Hemoglobin variants occur when there are genetic changes in specific genes, or globins, that cause changes or alterations in the amino acid. They could affect the structure, behaviour, the production rate, and/or the stability of that specific gene. Usually there are four genes that code for alpha globin and two genes that code for beta globin. If the genes for alpha chains are mutated, the most common condition that occurs is alpha thalassemia, which causes a decrease in production of that gene. The level of severity of alpha thalassemia is determined by the number of genes that affected.
Hemoglobin variants are most often inherited characteristics. First, abnormal beta gene can be inherited in an autosomal recessive fashion. This means that the person who inherits this will have two copies of the altered gene. Both of these genes can be passed to offspring. The next way they can be inherited is in a heterozygous fashion. This means that the person has one normal beta gene and one abnormal beta gene. This person is considered to be a carrier of whichever hemoglobin variant is inherited.
Only the abnormal gene can be passed on to offspring in this case. Carriers also do not have to deal with having symptoms or any health concerns. Another way that beta genes can be inherited is in a homozygous fashion. This means that the person has two abnormal beta genes.
In this case the person produces the associated hemoglobin variant and may have the symptoms and complications that are associated with they specific hemoglobin variant they have. The severity of the conditions mainly depend on the genetic mutation and it may vary from person to person. The copies of the abnormal beta genes would more than likely be passed to offspring.

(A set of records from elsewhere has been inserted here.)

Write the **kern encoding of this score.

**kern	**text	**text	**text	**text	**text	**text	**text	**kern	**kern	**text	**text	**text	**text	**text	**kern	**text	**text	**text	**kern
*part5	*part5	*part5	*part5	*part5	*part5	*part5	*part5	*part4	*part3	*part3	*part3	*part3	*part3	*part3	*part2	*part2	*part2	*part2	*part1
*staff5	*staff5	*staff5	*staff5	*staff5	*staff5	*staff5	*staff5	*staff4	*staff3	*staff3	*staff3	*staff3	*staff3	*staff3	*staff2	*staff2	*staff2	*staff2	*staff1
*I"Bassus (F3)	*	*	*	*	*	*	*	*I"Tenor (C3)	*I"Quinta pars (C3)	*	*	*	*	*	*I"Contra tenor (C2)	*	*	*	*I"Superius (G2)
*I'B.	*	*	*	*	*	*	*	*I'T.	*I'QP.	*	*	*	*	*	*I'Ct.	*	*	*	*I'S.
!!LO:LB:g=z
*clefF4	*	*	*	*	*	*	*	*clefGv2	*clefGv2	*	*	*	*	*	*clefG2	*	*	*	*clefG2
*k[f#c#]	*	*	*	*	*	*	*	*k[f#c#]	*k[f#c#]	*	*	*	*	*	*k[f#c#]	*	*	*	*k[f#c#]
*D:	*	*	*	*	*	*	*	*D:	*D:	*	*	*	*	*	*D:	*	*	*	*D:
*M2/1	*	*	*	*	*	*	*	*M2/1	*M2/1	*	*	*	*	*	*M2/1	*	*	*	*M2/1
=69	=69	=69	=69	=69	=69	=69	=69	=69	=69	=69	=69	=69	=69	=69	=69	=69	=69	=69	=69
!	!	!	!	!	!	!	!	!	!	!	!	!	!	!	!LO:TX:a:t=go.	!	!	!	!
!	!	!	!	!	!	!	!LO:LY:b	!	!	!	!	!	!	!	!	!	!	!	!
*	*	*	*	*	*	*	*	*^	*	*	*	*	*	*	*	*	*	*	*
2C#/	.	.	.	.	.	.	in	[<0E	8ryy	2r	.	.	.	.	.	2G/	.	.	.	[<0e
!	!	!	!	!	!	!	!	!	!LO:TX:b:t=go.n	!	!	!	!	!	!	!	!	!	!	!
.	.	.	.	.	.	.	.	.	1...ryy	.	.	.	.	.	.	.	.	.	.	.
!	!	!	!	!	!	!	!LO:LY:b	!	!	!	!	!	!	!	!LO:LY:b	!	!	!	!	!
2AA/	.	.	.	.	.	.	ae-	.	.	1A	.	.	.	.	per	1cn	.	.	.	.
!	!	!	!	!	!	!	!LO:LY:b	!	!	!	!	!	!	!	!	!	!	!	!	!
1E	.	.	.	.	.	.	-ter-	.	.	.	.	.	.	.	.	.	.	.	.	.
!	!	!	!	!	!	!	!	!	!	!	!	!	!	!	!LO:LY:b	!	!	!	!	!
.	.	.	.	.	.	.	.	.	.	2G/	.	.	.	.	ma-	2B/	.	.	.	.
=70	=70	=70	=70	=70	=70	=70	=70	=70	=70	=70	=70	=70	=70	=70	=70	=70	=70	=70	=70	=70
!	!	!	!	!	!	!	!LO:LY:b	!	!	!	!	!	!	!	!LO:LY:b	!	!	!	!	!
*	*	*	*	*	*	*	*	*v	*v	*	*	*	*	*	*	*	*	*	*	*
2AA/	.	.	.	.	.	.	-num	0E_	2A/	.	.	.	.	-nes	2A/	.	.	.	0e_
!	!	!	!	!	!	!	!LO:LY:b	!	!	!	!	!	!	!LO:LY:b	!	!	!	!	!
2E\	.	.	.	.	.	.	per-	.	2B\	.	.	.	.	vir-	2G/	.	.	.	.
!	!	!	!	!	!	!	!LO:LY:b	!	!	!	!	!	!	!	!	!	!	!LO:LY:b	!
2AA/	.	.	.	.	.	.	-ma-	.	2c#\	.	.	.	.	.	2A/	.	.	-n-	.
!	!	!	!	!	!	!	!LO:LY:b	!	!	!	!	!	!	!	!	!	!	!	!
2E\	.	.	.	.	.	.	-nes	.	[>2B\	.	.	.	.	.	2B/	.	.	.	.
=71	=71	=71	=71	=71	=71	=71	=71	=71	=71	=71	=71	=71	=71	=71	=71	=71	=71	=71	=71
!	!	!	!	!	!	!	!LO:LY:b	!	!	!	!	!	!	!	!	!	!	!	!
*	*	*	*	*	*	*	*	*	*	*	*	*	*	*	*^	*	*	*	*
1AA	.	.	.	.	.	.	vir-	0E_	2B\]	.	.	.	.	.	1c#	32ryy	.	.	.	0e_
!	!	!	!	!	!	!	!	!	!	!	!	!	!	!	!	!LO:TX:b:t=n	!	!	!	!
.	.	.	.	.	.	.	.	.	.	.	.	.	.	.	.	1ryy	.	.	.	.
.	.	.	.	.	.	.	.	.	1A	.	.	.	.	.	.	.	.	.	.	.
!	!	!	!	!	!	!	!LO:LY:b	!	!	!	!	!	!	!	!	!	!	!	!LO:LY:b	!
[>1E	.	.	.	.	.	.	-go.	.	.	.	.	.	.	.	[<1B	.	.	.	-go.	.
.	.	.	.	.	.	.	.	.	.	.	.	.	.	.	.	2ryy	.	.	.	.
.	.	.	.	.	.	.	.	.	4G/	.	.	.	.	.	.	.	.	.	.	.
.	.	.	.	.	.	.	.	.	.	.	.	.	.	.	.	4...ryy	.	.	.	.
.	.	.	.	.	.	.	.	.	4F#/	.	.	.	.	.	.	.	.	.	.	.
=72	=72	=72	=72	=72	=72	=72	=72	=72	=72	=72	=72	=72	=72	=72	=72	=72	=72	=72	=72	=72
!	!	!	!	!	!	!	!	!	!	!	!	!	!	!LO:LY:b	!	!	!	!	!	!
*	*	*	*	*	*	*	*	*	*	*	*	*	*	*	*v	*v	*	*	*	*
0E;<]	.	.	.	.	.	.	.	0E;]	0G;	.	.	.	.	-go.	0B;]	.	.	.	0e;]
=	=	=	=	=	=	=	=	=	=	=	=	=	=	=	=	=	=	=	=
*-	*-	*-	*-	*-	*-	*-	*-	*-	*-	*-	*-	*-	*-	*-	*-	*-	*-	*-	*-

Along with lengthy list of common hemoglobin variants, there are some variants that are less common. These variants are considered silent, which means that they have no signs or symptoms. They usually affect the functionality and/or the stability of the hemoglobin molecule. With most of these variants are mutations in the alpha globin gene that results in an abnormally long alpha chain and an unstable hemoglobin molecules.

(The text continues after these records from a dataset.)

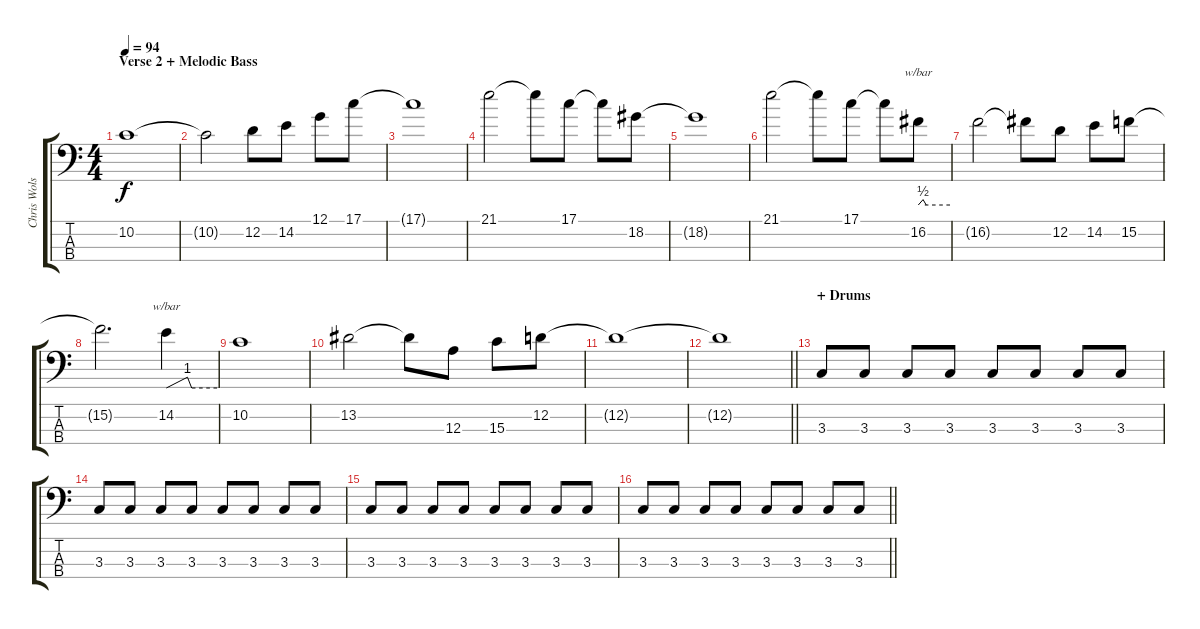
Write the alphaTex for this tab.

\track ("Chris Wolstenholme - Electric Bass" "Chris Wols") {instrument electricbassfinger}
\staff {score tabs}
\tuning (G2 D2 A1 E1) {hide}
\ts (4 4)
\section ("" "Verse 2 + Melodic Bass")
\tempo 94
\clef f4
\ks c
10.2.1{dy f} |
10.2{t}.2 12.2.8 14.2.8 12.1.8 17.1.8 |
17.1{t}.1 |
21.1.2 21.1{t}.8 17.1.8 17.1{t}.8 18.2.8 |
18.2{t}.1 |
21.1.2 21.1{t}.8 17.1.8 17.1{t}.8 16.2.8{tbe (custom default 0 0 9 2 15 0 60 0)} |
16.2{t}.2 16.2{t}.8 12.2.8 14.2.8 15.2.8 |
15.2{t}.2{d} 14.2.4{tbe (custom default 0 0 25 4 30 0 60 0)} |
10.2.1 |
13.2.2 13.2{t}.8 12.3.8 15.3.8 12.2.8 |
12.2{t}.1 |
\barLineRight lightlight
12.2{t}.1 |
\section ("" "+ Drums")
3.3.8 3.3.8 3.3.8 3.3.8 3.3.8 3.3.8 3.3.8 3.3.8 |
3.3.8 3.3.8 3.3.8 3.3.8 3.3.8 3.3.8 3.3.8 3.3.8 |
3.3.8 3.3.8 3.3.8 3.3.8 3.3.8 3.3.8 3.3.8 3.3.8 |
\barLineRight lightlight
3.3.8 3.3.8 3.3.8 3.3.8 3.3.8 3.3.8 3.3.8 3.3.8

Hemoglobin F in the primary hemoglobin produced by the fetus. The hemoglobin transports oxygen efficiently in a low oxygen environment. The hemoglobin production stops at birth and decreases to adult levels by the age of one or two. The levels can be normal to increased in beta thalassemia.
Hemoglobin F frequently in creases in individuals with sickle cell anemia and sickle cell- beta thalassemia. Individuals with sickle cell and increase of Hb F have a milder case of the disease.
There are situations where the Hb F is increased. This rare condition is called Hereditary Persistence of Fetal Hemoglobin (HPFH). This is a group of disorders where the Hemoglobin F is increased without signs or clinical features of thalassemia.
Some different ethnic groups have different mutations that cause HPFH. Hb F can also be increase by acquired conditions that involve the red blood cells. Elevated Hemoglobin F levels are also associated with Leukemia and myecloproliferative disorders.
Hemoglobin H increase the affinity for oxygen. This means that it holds onto the oxygen instead of releasing it into tissue and cells. Hb H usually occurs in some alpha thalassemia and is composed of four beta globin (protein) chains. This variant is usually produced in response to a severe shortage of alpha chains, and usually cause beta chains to function abnormally (Joseph Bonavetura et al, 2001).
Most of the common variants can be identified using a combination of alkali and acid Hb electrophoresis on cellulose acetate. At alkali pH, some hemoglobin variants co-migrate with Hb A2 (e.g Hb C, Hb E, Hb O Arab) while some co-migrate in the Hb S region (e.g Hb D Punjab, Hb D Iran, Hb G). At acid pH, it is possible to separate Hb C from Hb E, Hb O Arab and Hb S from Hb D and Hb G. Hb E cannot be separated from Hb O Arab and Hb D from Hb G (Weatheral and Clegg,2001).